[Saved entries]

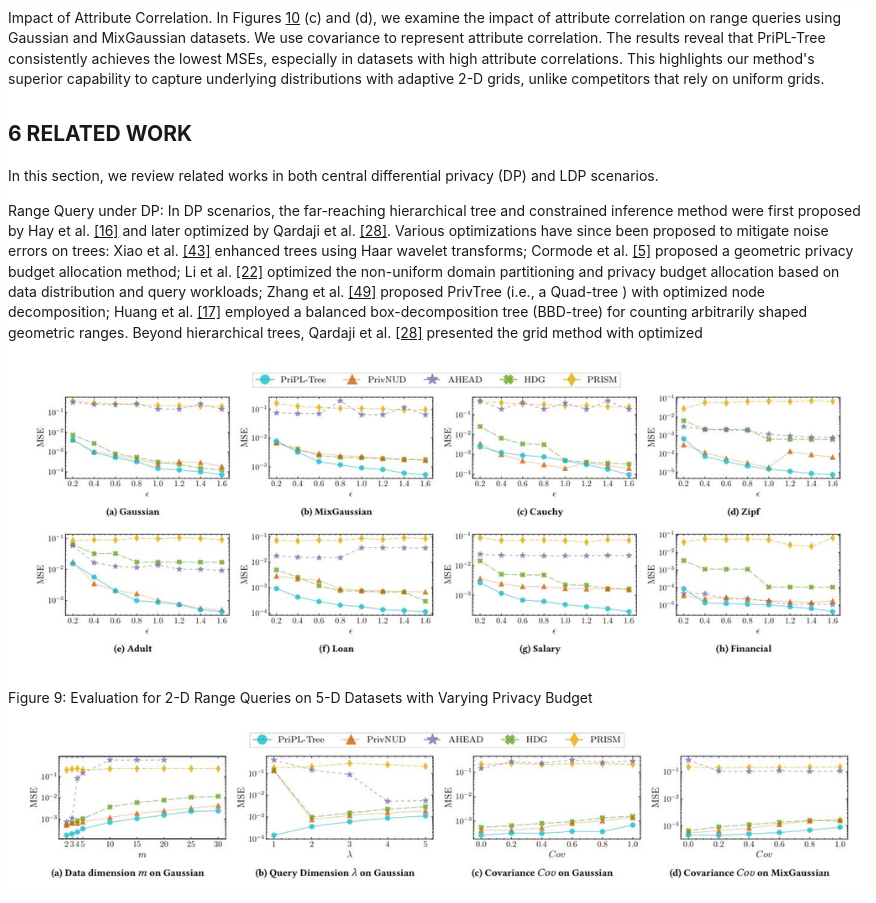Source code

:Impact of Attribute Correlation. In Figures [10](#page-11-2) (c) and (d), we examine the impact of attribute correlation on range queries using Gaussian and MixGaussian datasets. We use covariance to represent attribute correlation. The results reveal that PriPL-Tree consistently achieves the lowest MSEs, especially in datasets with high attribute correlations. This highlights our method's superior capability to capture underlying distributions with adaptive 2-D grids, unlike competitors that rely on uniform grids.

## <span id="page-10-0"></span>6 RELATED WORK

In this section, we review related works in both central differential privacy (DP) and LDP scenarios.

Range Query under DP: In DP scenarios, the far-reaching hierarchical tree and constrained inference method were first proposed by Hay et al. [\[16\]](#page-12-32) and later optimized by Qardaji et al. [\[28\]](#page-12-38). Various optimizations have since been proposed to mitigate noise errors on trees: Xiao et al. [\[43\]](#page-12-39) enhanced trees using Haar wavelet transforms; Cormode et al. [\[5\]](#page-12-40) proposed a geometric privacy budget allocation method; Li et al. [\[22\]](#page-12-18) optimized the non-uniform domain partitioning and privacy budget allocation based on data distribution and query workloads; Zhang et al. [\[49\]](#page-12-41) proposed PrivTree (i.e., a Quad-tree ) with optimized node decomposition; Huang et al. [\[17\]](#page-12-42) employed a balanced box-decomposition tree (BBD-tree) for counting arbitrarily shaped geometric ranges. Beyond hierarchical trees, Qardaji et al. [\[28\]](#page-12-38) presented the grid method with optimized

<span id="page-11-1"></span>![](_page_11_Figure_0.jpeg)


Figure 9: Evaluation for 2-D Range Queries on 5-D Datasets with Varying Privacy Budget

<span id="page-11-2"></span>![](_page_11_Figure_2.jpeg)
...
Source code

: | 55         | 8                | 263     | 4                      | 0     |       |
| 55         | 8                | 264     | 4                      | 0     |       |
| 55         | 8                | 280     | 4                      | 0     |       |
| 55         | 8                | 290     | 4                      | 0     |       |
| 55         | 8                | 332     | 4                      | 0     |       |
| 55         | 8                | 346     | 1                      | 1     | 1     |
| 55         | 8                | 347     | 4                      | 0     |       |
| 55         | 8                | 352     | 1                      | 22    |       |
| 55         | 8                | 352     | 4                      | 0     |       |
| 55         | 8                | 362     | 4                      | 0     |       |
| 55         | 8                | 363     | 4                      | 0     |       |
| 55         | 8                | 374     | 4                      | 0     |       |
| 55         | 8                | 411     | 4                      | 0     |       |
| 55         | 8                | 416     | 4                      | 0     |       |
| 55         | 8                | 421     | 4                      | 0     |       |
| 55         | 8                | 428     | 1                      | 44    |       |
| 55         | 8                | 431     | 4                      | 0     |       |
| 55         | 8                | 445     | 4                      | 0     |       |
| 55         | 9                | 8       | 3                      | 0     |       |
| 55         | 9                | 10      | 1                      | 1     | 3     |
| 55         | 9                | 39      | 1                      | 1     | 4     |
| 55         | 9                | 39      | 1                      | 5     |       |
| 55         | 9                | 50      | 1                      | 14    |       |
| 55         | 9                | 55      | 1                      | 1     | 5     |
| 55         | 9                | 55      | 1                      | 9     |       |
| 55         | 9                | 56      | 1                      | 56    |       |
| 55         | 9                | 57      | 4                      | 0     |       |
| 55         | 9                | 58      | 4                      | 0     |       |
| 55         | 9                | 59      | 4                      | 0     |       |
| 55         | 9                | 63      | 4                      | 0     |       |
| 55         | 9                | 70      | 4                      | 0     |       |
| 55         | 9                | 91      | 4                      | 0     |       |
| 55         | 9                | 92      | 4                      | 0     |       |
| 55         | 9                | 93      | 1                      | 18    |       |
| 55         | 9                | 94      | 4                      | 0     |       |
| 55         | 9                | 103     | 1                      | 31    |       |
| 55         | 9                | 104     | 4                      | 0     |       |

- **Work required**: Search the lines above for the string "jpeg" and copy each line that has it.

- **Solution to this problem**:
<span id="page-11-1"></span>![](_page_11_Figure_0.jpeg)
<span id="page-11-2"></span>![](_page_11_Figure_2.jpeg)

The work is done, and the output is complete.